Cllr. Gongloe was speaking at the opening of the August 2021 Term of Court on Monday August 9, in Bopolu, northwestern Gbarpolu County.

He said interfering with the Judiciary,  of the three branches of Government, is a felonious crime. He added that the independence of the judiciary must at all times be maintained.

But Cllr. Gongloe pointed out that as it stands, the courts or the judiciary are not independent.

He said the public does not pick and choose when it accuses a sector of corruption in that when a police is involved in a corrupt act, the public will definitely say, police are corrupt people, saying people should not be arrested based on perception.

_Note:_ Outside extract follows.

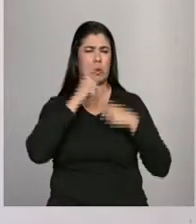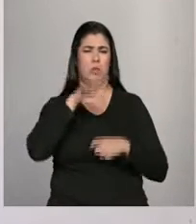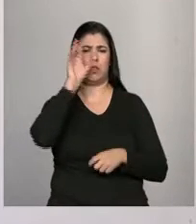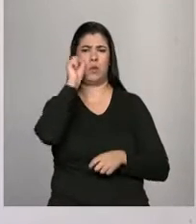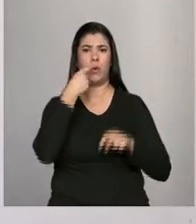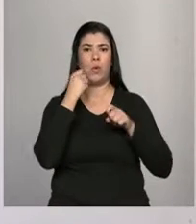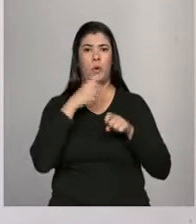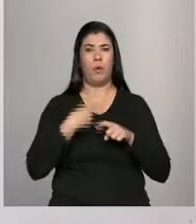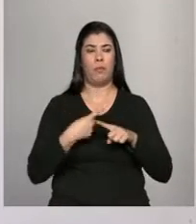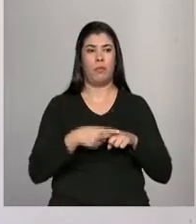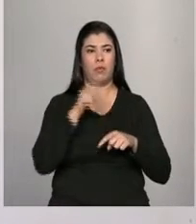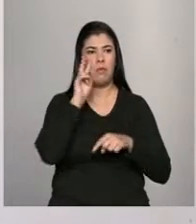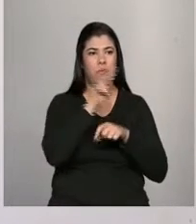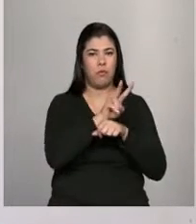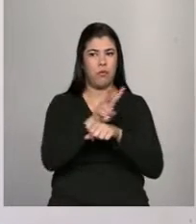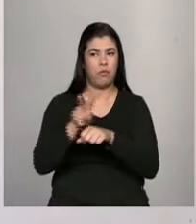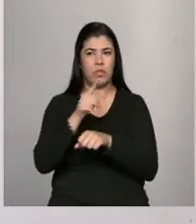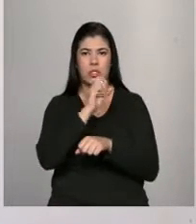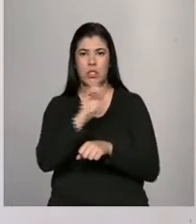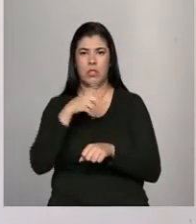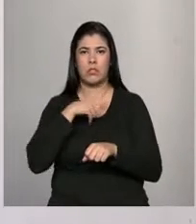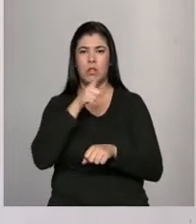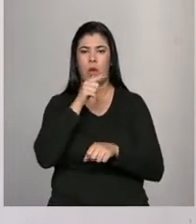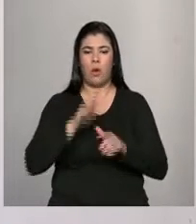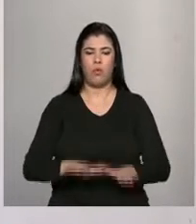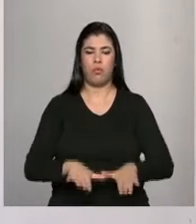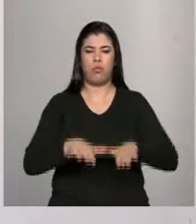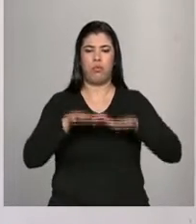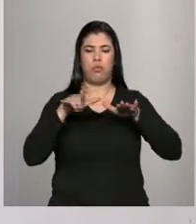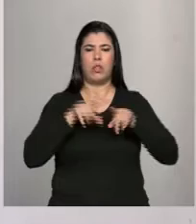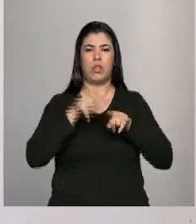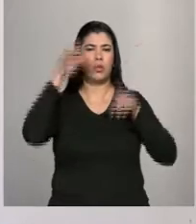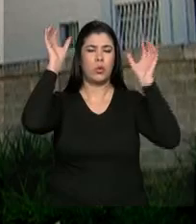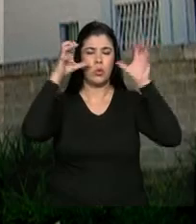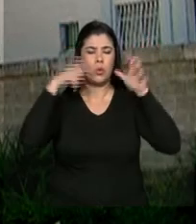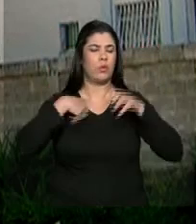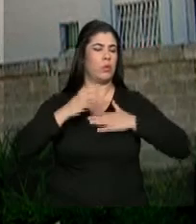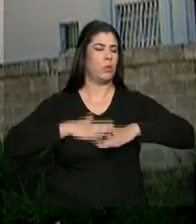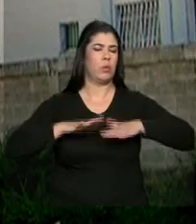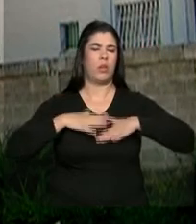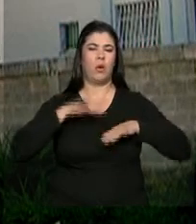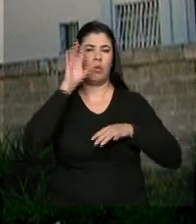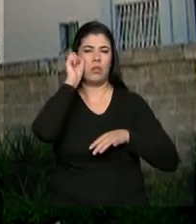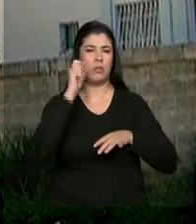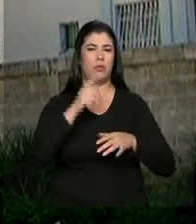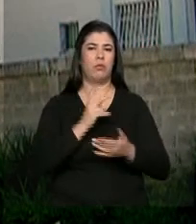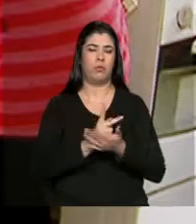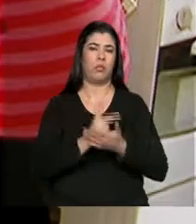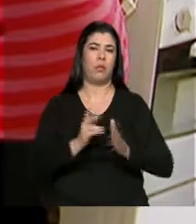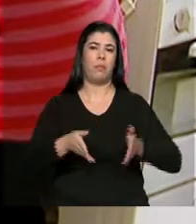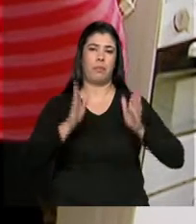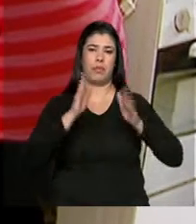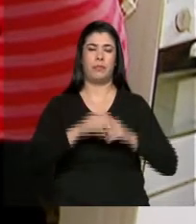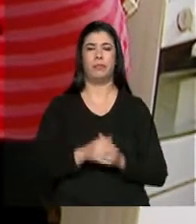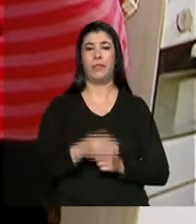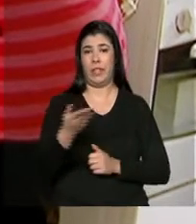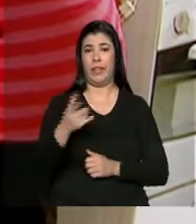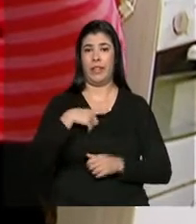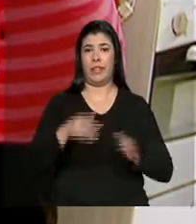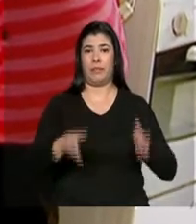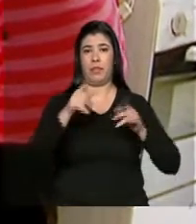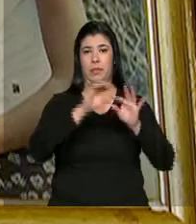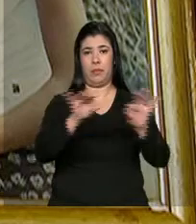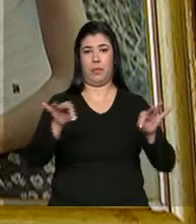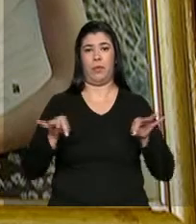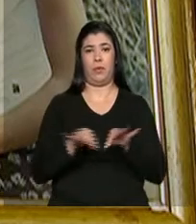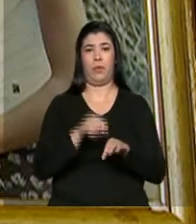porque tinha que ficar vigiando o rio. Hoje em dia, eu não preciso mais disso. Se choveu, se não choveu, eu estou dormindo, estou sossegada. O apartamento de Maria Cristina tem 45 metros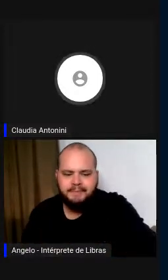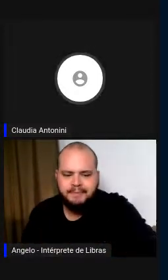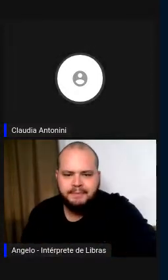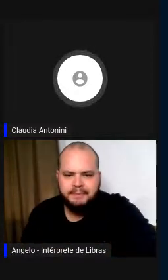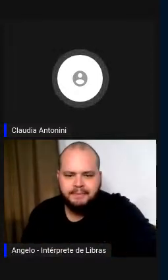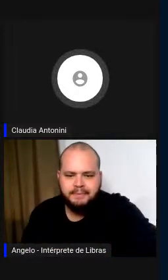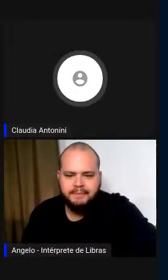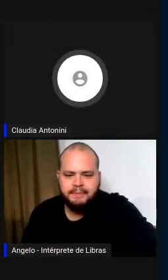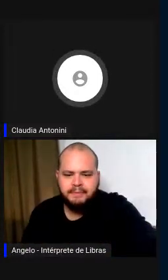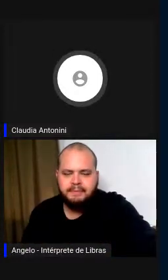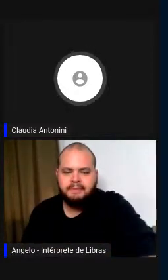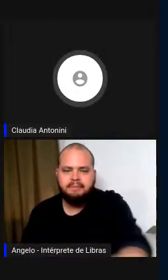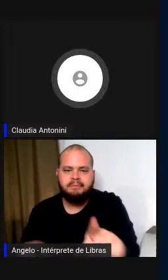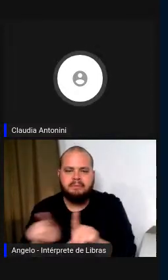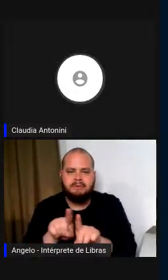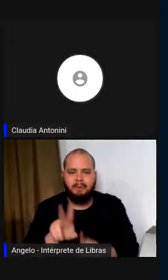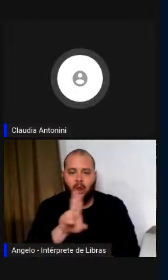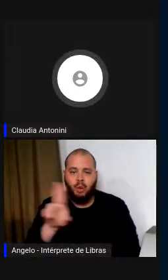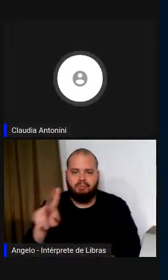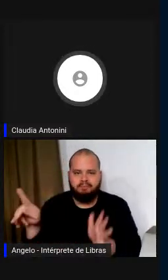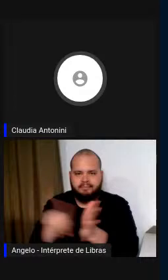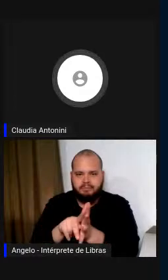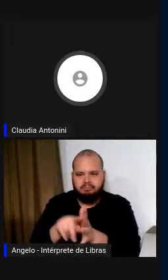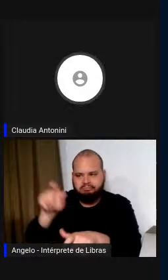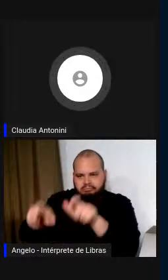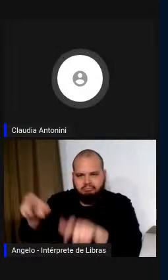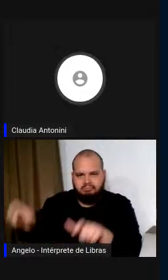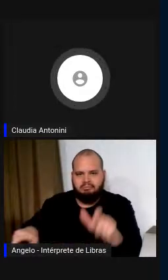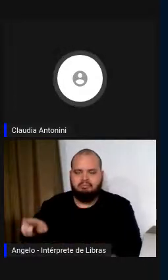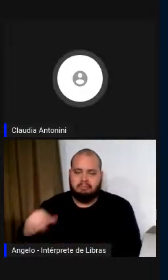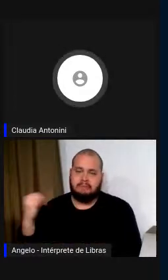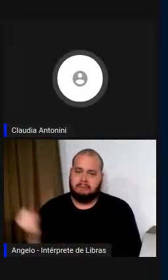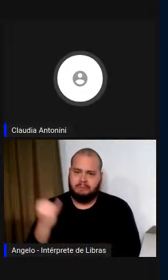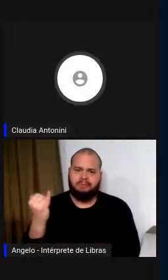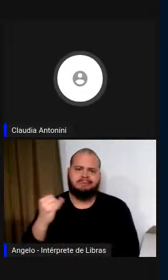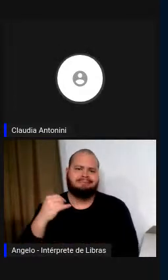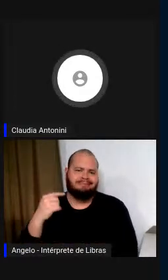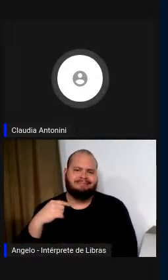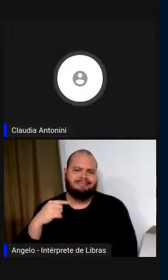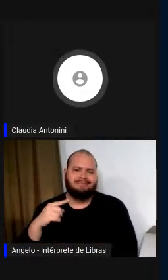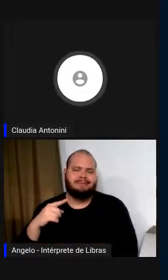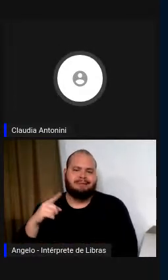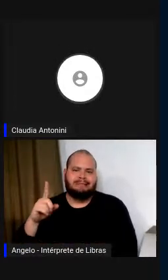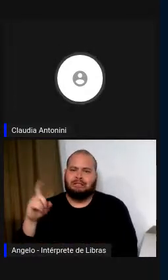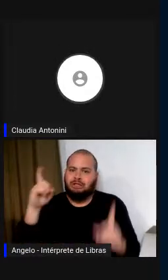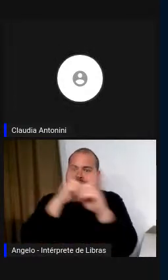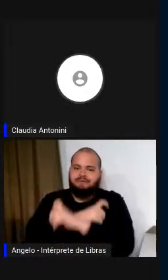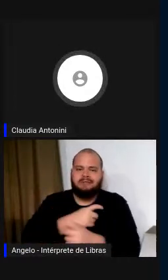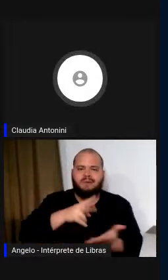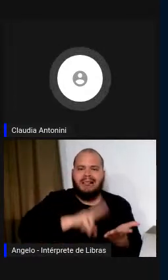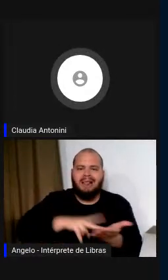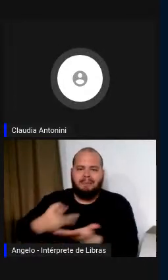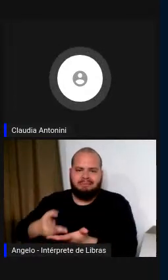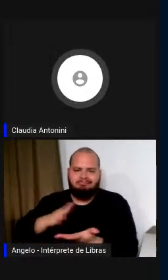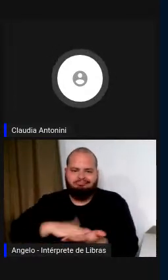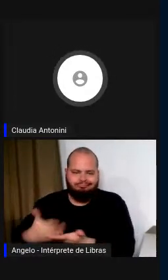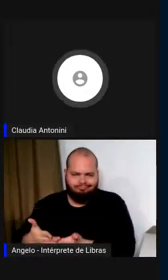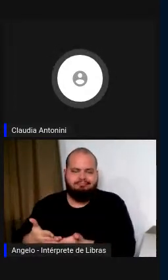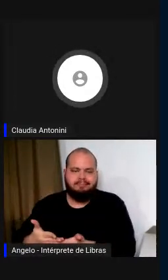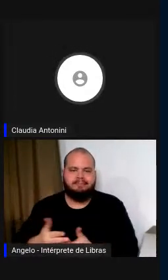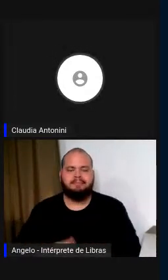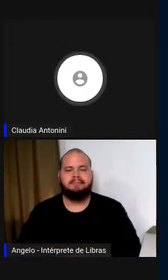nomes próprios, que, finalmente, são elementos dificilmente interpretáveis. Se pode,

Cllr. Gongloe, who was recently petitioned to contest the 2023 presidential election but has not formally consented, said people are only interested in jailing someone and that once that is done, they turn their back.

The LNBA President said the judges needing training as mentioned by Judge Kizeku, the training will have little integrity without integrity.

“The suspicion in the country and government is the lack of integrity because what we do is different from what is written,” Cllr. Gongloe added.

He wants law enforcement officers to be loyal to conscience if professional policing in Liberia must be promoted.

The Bar Association’s President used the occasion to highlight the need to allow the law to work as written, noting that from the days of President William Tubman up to present, the executive has always interfered with the judiciary.

He wants every case to be driven by evidence and not public sentiment, pressure or protest.

Law enforcement officers must guide against doing the wrong thing because of protest or pressure and in so doing act in error because in the end, such case may be dismissed on account of procedural error, Cllr. Gongloe stressed.

He reechoed the charge of the Gbarpolu County Circuit Court Judge that law enforcers must guide against sending cases to court without weighty evidence.